Pierre à Playa del Ingles

J’ai émigré au Québec en 1989 à 28 ans. Ce n’était pas un choix mais un hasard. J’étais alors étudiant en doctorat de littérature québécoise. La vie en région parisienne était déjà de plus en plus pénible. Problème de racisme, d’emploi, de violence… J’ai obtenu une bourse généreuse du gouvernement du Canada. Je n’ai pas hésité. A cette époque, il n’y avait presque pas de Français installés au Québec et l’intégration n’a pas forcément été facile, d’autant plus qu’il existe un fort sentiment anti-français chez nos cousins de la Belle Province. Personne ne m’avait prévenu. La surprise a été plutôt désagréable. Mais les choses ont trouvé leur place rapidement. Le fait
d’être étudiant et d’intégrer une université locale m’a beaucoup aidé à rencontrer des gens, à me faire de nouveaux amis et à comprendre le mode de vie québécois. Petit à petit, j’ai découvert les bons aspects de cette société : une grande efficacité, un véritable sens du service à la clientèle et surtout, une société accueillante et respectueuse envers les minorités (les gays, les gens de couleur ou de religion différente). Autant de qualités totalement inexistantes en France.
En tant que gay moi-même, c’était la première fois que je pouvais vivre ouvertement mon homosexualité sans craindre d’être agressé partout et en étant reconnu comme un citoyen à part entière, à égalité de droits avec les autres. C’est en vivant hors de France que j’ai réalisé à quel point on était mal traité dans l'Hexagone et j’ai su très vite que je n’y retournerai plus. Je n’ai pas décidé d’émigrer véritablement au Québec, mais en revanche, une fois là-bas, j’ai
vraiment décidé d’y rester et d’y faire ma vie.

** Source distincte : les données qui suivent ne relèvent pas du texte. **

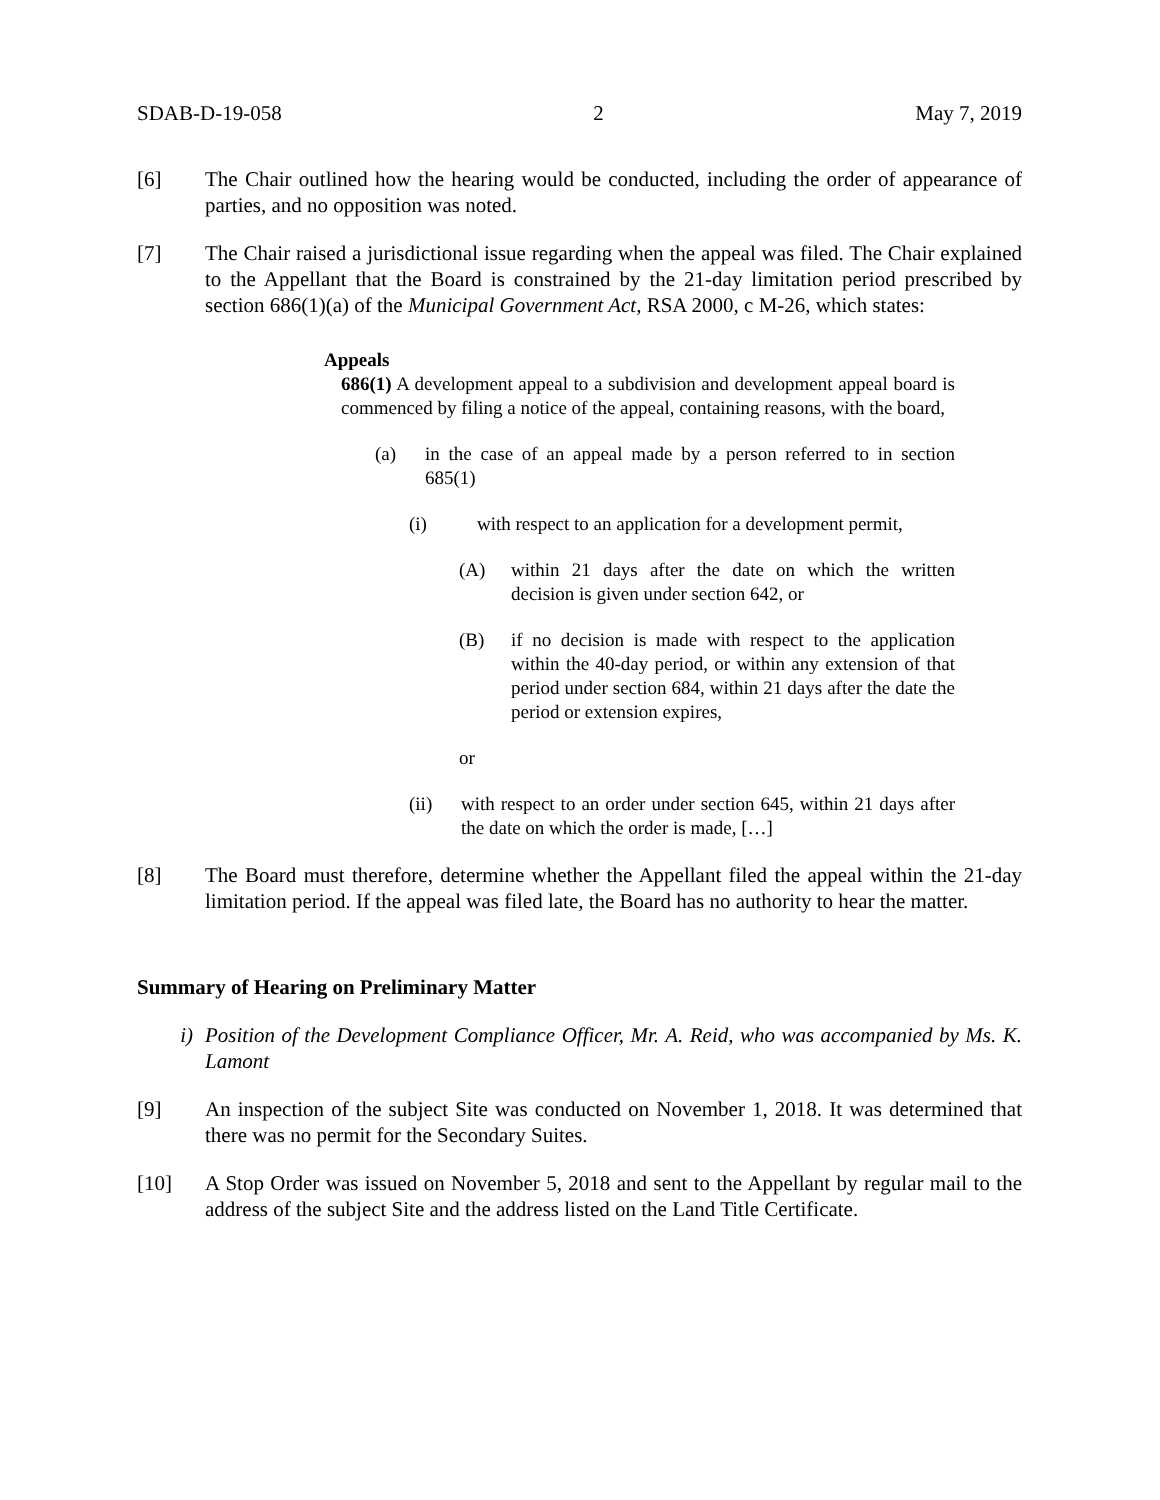SDAB-D-19-058 2 May 7, 2019
[6] The Chair outlined how the hearing would be conducted, including the order of appearance of parties, and no opposition was noted.
[7] The Chair raised a jurisdictional issue regarding when the appeal was filed. The Chair explained to the Appellant that the Board is constrained by the 21-day limitation period prescribed by section 686(1)(a) of the Municipal Government Act, RSA 2000, c M-26, which states:
Appeals
686(1) A development appeal to a subdivision and development appeal board is commenced by filing a notice of the appeal, containing reasons, with the board,
(a) in the case of an appeal made by a person referred to in section 685(1)
(i) with respect to an application for a development permit,
(A) within 21 days after the date on which the written decision is given under section 642, or
(B) if no decision is made with respect to the application within the 40-day period, or within any extension of that period under section 684, within 21 days after the date the period or extension expires,
or
(ii) with respect to an order under section 645, within 21 days after the date on which the order is made, […]
[8] The Board must therefore, determine whether the Appellant filed the appeal within the 21-day limitation period. If the appeal was filed late, the Board has no authority to hear the matter.
Summary of Hearing on Preliminary Matter
i) Position of the Development Compliance Officer, Mr. A. Reid, who was accompanied by Ms. K. Lamont
[9] An inspection of the subject Site was conducted on November 1, 2018. It was determined that there was no permit for the Secondary Suites.
[10] A Stop Order was issued on November 5, 2018 and sent to the Appellant by regular mail to the address of the subject Site and the address listed on the Land Title Certificate.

Je suis devenu citoyen canadien six ans plus tard en 1995. Par la suite, j’ai également découvert une autre façon de travailler et de gagner ma vie, en travailleur autonome, sans contrainte de patron, d’horaire, de collègue, grâce à un système social qui encourage les initiatives individuelles au lieu de tout faire pour les étouffer.
Cette société m’a tellement donné que j’ai eu très vite envie de le lui rendre en retour. J’ai fait beaucoup de bénévolat, je me suis impliqué dans de nombreuses associations, développé des projets et donné de mon temps.
Les choses ont commencé à changer au tournant de mes 40 ans. Après 16 ans passés là-bas, le terrible hiver québécois a fini par me peser sérieusement. Alors que je le supportais très bien quand j’étais plus jeune, avec le temps, je le voyais arriver chaque année en le
redoutant un peu plus. S’ajoutait à cela une situation économique qui s’est sérieusement détériorée au cours des dernières années. Gagner sa vie devenait de plus en plus difficile. J’aimais toujours le Québec mais je ne me voyais pas vieillir là-bas. C’est pourquoi j’ai pris la
décision de partir de nouveau. Comme je dis toujours, les immigrants sont de grands infidèles qui ne tiennent pas en place. Cette fois, je voulais un endroit chaud pour compenser toutes ces années passées au froid. Un endroit où la situation économique n’était pas en train de
plonger, et bien sûr, un pays où les droits des gays seraient respectés et où je n’aurais pas à lutter en permanence contre l'homophobie ambiante. J’ai choisi l’Espagne où le gouvernement
socialiste venait de reconnaître le mariage entre conjoints de même sexe. Je suis maintenant installé aux îles Canaries depuis bientôt un an. Je suis en plein dans la phase d’adaptation, qui n’est pas forcément la période la plus facile, mais je suis optimiste. J’ai ouvert un commerce avec mon conjoint. Gran Canaria est une destination touristique internationale très prisée qui nous permet de vivre à l’espagnole tout en étant en contact avec des gens de l’Europe entière
dont de nombreux Français. Plusieurs ont d’ailleurs décidé de s’installer ici et la présence française ne cesse d’augmenter sur l’île. L’avenir est prometteur. Je ne regrette pas mon choix.
De toute façon, quelles que soient les difficultés, pour rien au monde je ne retournerais en France.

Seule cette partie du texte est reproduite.